🤖 AI Summary
To address the high computational overhead in table joint search under multi-vector models—caused by reliance on bipartite maximum matching—this paper proposes a proximity-graph-based multi-stage retrieval framework. The method replaces exhaustive bipartite matching with a lightweight many-to-one matching filtering strategy and integrates a novel refinement mechanism with an enhanced pruning scheme to jointly reduce candidate set size.

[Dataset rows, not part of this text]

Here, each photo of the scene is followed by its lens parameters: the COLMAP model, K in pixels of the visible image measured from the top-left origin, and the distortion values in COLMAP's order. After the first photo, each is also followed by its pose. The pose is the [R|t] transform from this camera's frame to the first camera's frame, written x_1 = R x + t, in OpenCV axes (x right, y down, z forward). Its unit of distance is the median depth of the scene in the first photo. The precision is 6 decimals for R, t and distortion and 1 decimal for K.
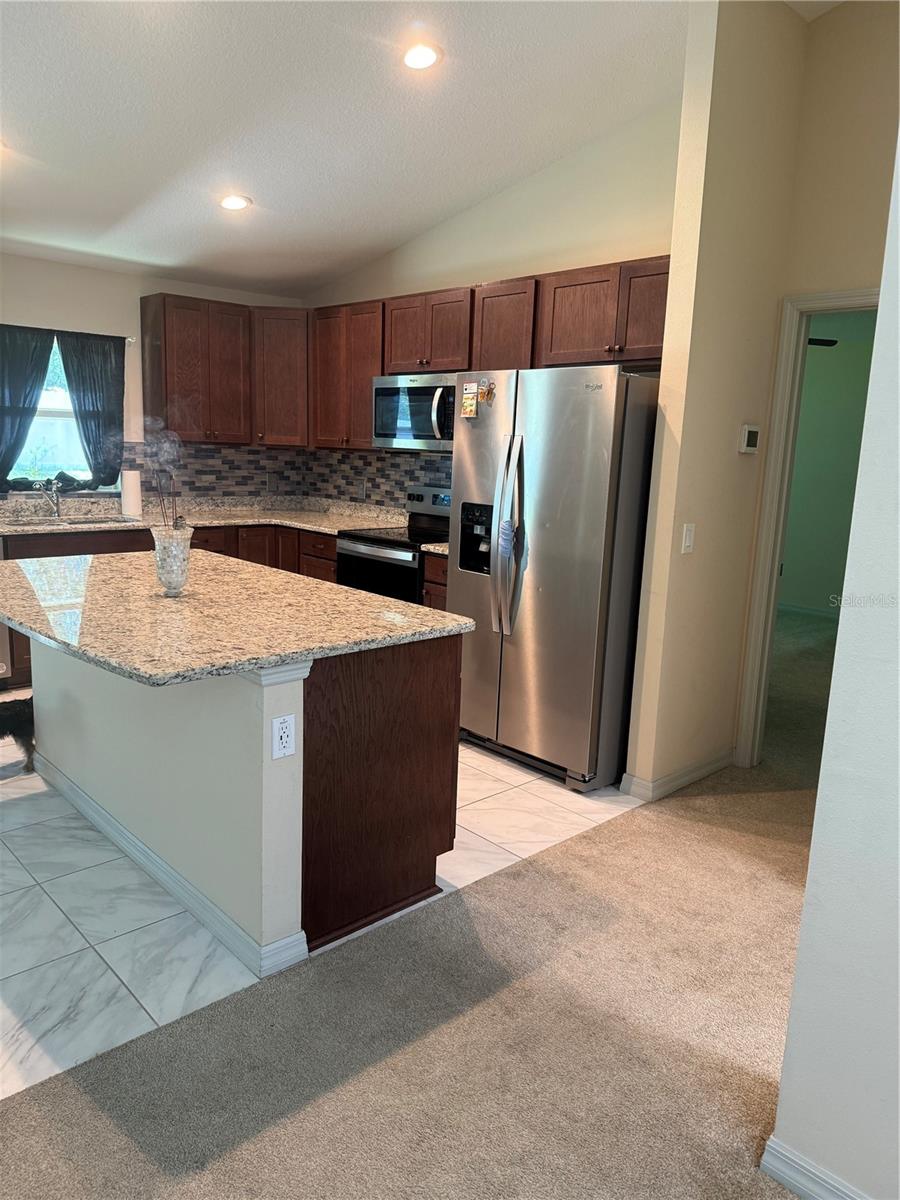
lens RADIAL K [[843.6, 0, 450.0], [0, 843.6, 600.0], [0, 0, 1]] dist [0.085590, -0.085334]
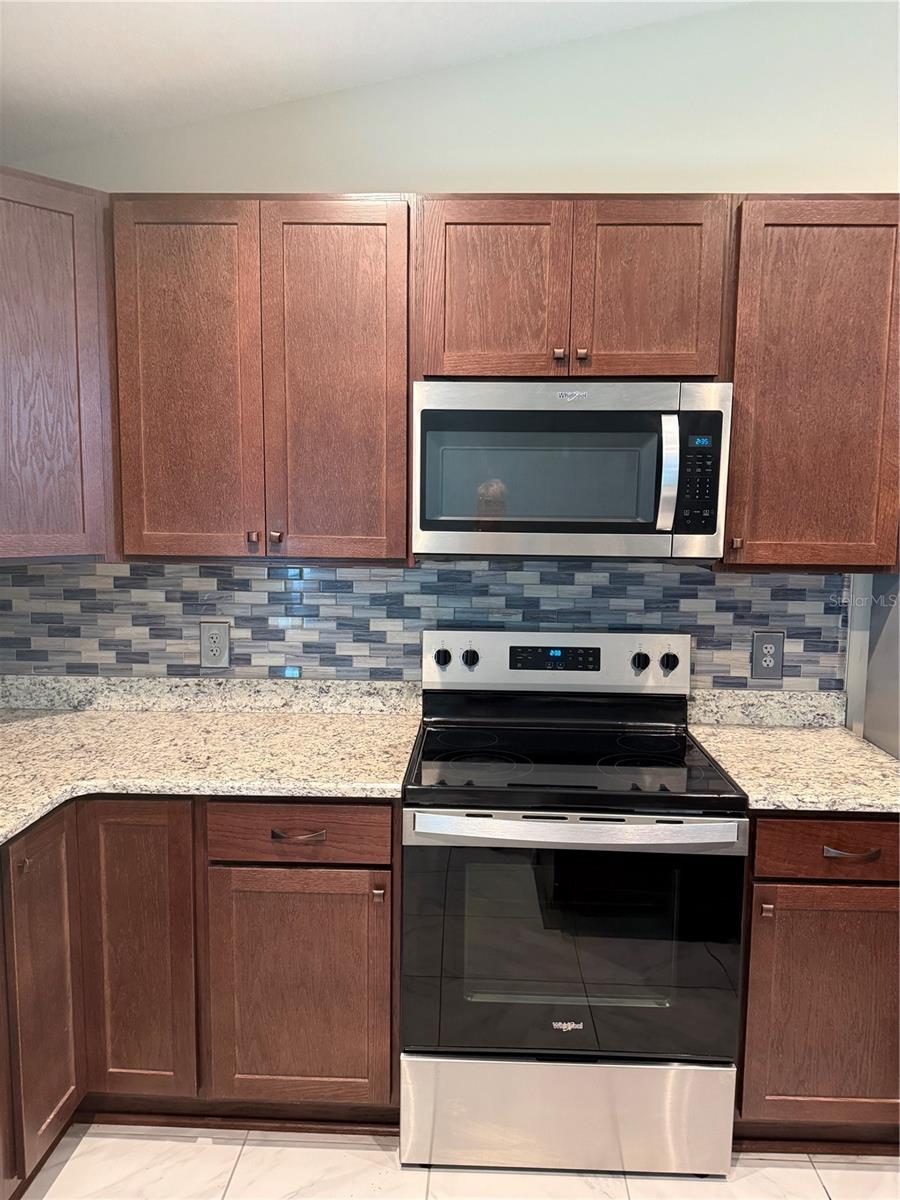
lens RADIAL K [[843.6, 0, 450.0], [0, 843.6, 600.0], [0, 0, 1]] dist [0.085590, -0.085334]
pose [[0.706485, -0.110246, 0.699089, -0.326180], [0.144750, 0.989420, 0.009750, -0.145081], [-0.692768, 0.094305, 0.714968, 0.633837]]
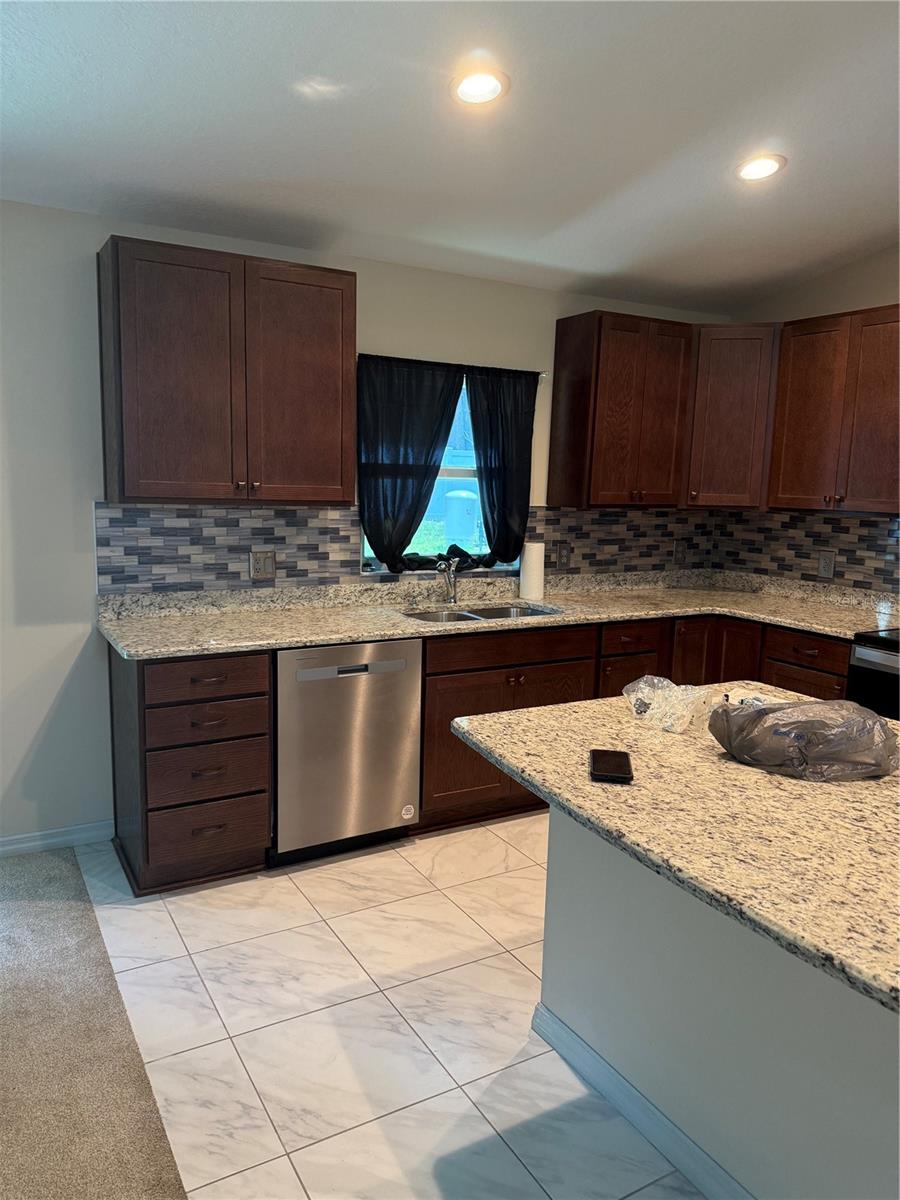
lens RADIAL K [[862.2, 0, 450.0], [0, 862.2, 600.0], [0, 0, 1]] dist [0.224708, -0.459781]
pose [[0.975994, 0.021728, -0.216712, -0.262494], [-0.032342, 0.998438, -0.045551, -0.057603], [0.215384, 0.051467, 0.975172, 0.202417]]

By synergistically combining multi-vector embeddings, proximity graph indexing, and hierarchical filtering, the approach achieves 3.6–6.0× speedup across six benchmark datasets while preserving recall performance comparable to the best baseline. This significantly improves both efficiency and scalability of semantic-driven table discovery.
📝 Abstract
Neural embedding models are extensively employed in the table union search problem, which aims to find semantically compatible tables that can be merged with a given query table. In particular, multi-vector models, which represent a table as a vector set (typically one vector per column), have been demonstrated to achieve superior retrieval quality by capturing fine-grained semantic alignments. However, this problem faces more severe efficiency challenges than the single-vector problem due to the inherent dependency on bipartite graph maximum matching to compute unionability scores. Therefore, this paper proposes an efficient Proximity Graph-based Table Union Search (PGTUS) approach. PGTUS employs a multi-stage pipeline that combines a novel refinement strategy, a filtering strategy based on many-to-one bipartite matching. Besides, we propose an enhanced pruning strategy to prune the candidate set, which further improve the search efficiency. Extensive experiments on six benchmark datasets demonstrate that our approach achieves 3.6-6.0X speedup over existing approaches while maintaining comparable recall rates.